Short-term traders are targeting the November 280 puts (GGDWP, $6.00, up $1.00). The puts have traded as high as $7.20 and have a shot at $10 if Google continues lower. The November puts expire next Friday.

The December 240 puts (GOUXH, $6.60, up $1.22) are getting some activity as bears prepare for the drop below $300. The overall market sentiment is still down and Google has a big bull’s eye on its back. Bears are throwing darts looking to score…

Rick Rouse
Rick@OptionsMentoring.com

Las Vegas Sands Halted

November 11th, 2008

Las Vegas Sands (LVS, $6.65, down $1.35) still hasn’t “officially” opened this morning for trading although it was down 17% in premarket activity. The stock has been halted as the market prepares for the company’s public offering of 182 million shares of stock that will be hitting the floor when trading gets underway. The company priced the shares at $5.50 so look for a much lower open.

LVS is trying to raise $1 billion in cash and the company’s president is either gonna hit it big or go broke trying to save the struggling casino operator.

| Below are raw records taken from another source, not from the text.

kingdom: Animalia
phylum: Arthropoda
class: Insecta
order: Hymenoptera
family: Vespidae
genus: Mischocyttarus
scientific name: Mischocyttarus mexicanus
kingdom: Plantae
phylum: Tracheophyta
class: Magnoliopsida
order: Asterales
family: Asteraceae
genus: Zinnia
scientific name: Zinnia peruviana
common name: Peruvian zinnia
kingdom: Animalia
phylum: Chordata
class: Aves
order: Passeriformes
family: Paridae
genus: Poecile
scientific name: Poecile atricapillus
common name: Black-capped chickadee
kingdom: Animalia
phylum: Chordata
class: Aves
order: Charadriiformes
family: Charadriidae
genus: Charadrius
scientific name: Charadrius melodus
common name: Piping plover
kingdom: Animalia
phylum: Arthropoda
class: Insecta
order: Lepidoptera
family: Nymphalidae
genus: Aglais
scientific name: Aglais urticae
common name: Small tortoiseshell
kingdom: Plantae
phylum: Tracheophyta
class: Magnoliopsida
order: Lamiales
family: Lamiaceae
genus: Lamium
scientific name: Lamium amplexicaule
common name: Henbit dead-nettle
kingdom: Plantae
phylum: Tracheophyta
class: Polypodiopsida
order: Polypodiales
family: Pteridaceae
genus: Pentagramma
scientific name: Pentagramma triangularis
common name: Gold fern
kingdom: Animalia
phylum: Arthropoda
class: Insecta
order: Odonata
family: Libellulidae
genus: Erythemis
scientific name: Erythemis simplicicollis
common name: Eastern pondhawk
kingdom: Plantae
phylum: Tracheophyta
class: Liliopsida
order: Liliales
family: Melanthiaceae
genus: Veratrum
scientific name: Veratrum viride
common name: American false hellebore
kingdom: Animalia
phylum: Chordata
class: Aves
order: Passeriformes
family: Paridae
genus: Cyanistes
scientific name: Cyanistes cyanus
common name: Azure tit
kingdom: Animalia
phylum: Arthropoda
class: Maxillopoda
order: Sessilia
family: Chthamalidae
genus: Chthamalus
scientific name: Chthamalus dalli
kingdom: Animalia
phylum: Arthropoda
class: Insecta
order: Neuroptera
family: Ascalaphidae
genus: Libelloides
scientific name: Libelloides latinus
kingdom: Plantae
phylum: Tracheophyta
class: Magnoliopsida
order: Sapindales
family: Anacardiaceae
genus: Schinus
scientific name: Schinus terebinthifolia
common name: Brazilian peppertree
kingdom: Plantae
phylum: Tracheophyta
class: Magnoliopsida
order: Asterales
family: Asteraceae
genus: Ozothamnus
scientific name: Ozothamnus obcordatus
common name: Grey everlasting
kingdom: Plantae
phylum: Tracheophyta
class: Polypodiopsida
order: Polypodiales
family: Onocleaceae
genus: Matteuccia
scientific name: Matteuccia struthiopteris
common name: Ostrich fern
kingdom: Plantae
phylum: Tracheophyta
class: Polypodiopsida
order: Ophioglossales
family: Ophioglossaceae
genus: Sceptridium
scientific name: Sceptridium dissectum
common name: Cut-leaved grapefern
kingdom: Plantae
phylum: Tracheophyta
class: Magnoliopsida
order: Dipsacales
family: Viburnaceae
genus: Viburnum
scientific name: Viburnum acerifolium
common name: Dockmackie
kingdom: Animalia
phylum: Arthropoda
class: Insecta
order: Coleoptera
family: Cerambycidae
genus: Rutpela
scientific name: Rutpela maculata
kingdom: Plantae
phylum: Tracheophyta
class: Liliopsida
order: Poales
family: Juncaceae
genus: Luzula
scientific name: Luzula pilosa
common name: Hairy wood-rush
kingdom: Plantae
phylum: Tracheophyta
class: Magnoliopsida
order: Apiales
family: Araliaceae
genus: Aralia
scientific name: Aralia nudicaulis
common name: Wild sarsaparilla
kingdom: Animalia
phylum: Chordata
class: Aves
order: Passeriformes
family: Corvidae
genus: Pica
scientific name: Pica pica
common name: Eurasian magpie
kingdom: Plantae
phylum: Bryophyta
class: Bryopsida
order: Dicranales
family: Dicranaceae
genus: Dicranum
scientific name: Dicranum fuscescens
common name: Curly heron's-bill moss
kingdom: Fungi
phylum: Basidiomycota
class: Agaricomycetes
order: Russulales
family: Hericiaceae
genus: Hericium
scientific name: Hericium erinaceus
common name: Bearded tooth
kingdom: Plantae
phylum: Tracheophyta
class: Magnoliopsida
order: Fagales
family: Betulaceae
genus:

The company warned last week that it was in danger of violating loan agreements and, as I mentioned earlier, the company suspended construction in Macau.

The only problem I have with this is that LVS gets two-thirds of its revenue from its China joints so why wouldn’t you finish them first? Not only are they diluting shareholder value, they aren’t even concentrating on where their biggest profits come from. Geez.

Las Vegas Sands is scrambling to raise cash and is in trouble of defaulting on $5 billion worth of debt. The November 7.50 puts (LJJWU, $1.90) I mentioned earlier will likely open a lot higher than $2.00. Be careful with them. If they are higher than $2.00, stay away until the stock rebounds. If you can get into the puts for under $2.00 after the stock opens than we could get a quick ride to $3.00.

The fall from grace has been swift for LVS as its stock traded as high as $150 a little more than a year ago. The market may except the offering wth open arms and who knows if this band-aid is gonna work. At least LVS is trying to raise cash instead of going to the government.